What the exercise asks: The task calls for each line of the records below in which the word "frame" appears.

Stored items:

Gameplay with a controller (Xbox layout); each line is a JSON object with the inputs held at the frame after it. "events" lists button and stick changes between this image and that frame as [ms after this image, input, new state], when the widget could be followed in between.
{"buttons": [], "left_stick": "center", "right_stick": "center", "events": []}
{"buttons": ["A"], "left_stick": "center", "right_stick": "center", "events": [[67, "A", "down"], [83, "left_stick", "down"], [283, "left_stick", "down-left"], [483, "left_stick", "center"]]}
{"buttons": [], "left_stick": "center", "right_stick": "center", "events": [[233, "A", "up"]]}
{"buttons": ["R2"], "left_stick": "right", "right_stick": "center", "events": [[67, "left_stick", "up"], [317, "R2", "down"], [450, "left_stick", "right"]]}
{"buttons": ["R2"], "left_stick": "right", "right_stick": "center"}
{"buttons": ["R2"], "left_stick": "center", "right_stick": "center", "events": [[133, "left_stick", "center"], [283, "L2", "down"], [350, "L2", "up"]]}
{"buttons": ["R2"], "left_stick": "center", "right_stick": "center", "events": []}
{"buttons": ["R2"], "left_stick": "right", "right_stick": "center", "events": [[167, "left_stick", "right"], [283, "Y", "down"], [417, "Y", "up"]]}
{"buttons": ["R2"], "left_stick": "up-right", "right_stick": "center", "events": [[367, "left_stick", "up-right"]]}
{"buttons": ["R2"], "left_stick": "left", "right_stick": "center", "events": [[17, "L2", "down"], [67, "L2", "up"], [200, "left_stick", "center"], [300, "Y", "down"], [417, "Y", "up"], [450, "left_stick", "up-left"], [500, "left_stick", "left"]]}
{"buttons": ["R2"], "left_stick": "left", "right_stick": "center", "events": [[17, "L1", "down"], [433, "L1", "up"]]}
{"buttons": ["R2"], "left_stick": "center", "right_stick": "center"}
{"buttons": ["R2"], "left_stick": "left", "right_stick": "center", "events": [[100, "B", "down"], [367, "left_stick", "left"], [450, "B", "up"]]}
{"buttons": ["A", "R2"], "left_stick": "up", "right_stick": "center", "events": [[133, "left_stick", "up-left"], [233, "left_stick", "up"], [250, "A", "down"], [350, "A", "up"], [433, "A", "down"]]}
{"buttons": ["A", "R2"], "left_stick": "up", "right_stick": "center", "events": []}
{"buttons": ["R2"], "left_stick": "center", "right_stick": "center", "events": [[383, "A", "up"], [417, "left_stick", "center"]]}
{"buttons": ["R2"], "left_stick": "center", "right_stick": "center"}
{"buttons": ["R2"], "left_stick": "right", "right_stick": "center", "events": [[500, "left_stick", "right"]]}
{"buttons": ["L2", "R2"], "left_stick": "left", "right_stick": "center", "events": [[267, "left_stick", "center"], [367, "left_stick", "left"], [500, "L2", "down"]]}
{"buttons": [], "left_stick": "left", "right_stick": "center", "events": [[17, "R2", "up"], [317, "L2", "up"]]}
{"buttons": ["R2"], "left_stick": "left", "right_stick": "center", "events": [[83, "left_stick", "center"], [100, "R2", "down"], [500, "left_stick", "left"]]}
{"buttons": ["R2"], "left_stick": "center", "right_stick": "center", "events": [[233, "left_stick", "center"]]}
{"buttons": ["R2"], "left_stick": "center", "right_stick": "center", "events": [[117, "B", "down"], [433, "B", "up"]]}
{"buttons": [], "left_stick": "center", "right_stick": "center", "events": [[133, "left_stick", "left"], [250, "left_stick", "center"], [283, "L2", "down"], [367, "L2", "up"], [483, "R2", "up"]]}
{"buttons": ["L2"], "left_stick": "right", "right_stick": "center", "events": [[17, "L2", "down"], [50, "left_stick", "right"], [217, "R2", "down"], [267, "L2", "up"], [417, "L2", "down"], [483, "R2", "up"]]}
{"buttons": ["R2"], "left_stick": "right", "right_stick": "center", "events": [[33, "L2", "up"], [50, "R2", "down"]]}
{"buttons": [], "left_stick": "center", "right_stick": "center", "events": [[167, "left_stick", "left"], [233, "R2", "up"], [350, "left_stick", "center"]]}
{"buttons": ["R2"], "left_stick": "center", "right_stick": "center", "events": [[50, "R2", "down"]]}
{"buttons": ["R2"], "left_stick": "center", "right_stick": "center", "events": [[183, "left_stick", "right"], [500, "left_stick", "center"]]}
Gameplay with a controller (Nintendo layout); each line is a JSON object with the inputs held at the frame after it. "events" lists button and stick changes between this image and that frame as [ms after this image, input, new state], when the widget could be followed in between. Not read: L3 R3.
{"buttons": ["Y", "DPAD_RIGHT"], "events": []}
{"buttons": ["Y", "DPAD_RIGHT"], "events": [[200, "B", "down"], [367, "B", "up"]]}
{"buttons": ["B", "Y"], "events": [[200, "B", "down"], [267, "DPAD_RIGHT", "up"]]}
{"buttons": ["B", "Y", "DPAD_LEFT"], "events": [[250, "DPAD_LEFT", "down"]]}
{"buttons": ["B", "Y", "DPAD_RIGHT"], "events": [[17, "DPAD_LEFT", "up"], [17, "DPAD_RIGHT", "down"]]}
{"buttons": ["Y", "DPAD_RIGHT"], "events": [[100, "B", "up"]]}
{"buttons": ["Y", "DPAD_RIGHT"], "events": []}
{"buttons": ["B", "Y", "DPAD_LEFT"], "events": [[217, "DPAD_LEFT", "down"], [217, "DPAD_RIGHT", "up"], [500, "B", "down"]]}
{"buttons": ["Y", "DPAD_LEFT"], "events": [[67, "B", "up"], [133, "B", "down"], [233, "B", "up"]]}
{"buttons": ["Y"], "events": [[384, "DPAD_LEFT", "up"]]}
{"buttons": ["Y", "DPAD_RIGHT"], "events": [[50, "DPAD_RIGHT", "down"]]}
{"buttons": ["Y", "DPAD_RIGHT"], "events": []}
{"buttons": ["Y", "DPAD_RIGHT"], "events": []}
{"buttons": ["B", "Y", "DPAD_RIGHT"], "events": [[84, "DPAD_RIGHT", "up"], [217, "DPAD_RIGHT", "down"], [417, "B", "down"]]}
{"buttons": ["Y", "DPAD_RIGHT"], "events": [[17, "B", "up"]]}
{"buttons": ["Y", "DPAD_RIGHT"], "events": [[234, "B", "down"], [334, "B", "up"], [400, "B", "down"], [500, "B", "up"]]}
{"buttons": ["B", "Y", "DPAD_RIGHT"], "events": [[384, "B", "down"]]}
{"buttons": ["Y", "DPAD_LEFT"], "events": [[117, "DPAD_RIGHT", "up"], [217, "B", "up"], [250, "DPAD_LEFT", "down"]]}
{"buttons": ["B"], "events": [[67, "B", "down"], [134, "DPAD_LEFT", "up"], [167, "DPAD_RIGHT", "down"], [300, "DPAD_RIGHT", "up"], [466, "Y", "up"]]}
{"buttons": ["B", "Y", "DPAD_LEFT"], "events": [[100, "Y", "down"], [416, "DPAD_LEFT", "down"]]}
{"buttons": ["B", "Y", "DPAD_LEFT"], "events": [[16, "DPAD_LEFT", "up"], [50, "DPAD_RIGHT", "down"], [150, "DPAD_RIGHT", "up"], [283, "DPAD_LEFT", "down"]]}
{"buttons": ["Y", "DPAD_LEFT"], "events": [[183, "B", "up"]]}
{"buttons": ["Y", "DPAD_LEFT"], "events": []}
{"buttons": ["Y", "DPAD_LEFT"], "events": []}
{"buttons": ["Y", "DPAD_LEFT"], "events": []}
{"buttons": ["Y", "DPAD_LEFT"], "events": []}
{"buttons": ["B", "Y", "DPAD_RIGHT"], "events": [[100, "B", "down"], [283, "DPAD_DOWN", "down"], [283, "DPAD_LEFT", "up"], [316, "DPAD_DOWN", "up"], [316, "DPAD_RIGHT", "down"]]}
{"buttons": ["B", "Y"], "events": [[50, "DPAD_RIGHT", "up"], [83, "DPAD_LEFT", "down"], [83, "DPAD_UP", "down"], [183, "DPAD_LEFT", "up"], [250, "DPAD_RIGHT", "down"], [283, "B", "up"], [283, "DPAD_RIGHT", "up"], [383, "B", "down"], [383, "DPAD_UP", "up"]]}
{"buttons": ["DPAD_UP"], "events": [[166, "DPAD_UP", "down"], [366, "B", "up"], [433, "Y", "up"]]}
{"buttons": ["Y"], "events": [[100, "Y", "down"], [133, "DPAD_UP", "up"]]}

Solution to the problem:
Gameplay with a controller (Xbox layout); each line is a JSON object with the inputs held at the frame after it. "events" lists button and stick changes between this image and that frame as [ms after this image, input, new state], when the widget could be followed in between.
Gameplay with a controller (Nintendo layout); each line is a JSON object with the inputs held at the frame after it. "events" lists button and stick changes between this image and that frame as [ms after this image, input, new state], when the widget could be followed in between. Not read: L3 R3.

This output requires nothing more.